§ Task prompt:
Please set down every entry from the listing below, word for word.

§ Records for this task:

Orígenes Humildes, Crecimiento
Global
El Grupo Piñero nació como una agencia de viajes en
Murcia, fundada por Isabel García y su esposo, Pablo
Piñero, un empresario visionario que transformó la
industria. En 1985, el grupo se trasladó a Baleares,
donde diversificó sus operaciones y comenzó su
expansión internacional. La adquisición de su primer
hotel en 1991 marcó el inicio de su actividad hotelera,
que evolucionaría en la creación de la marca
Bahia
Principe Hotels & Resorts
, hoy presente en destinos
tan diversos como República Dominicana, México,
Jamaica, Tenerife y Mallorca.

§ Completed exercise:
Orígenes Humildes, Crecimiento
Global
El Grupo Piñero nació como una agencia de viajes en
Murcia, fundada por Isabel García y su esposo, Pablo
Piñero, un empresario visionario que transformó la
industria. En 1985, el grupo se trasladó a Baleares,
donde diversificó sus operaciones y comenzó su
expansión internacional. La adquisición de su primer
hotel en 1991 marcó el inicio de su actividad hotelera,
que evolucionaría en la creación de la marca
Bahia
Principe Hotels & Resorts
, hoy presente en destinos
tan diversos como República Dominicana, México,
Jamaica, Tenerife y Mallorca.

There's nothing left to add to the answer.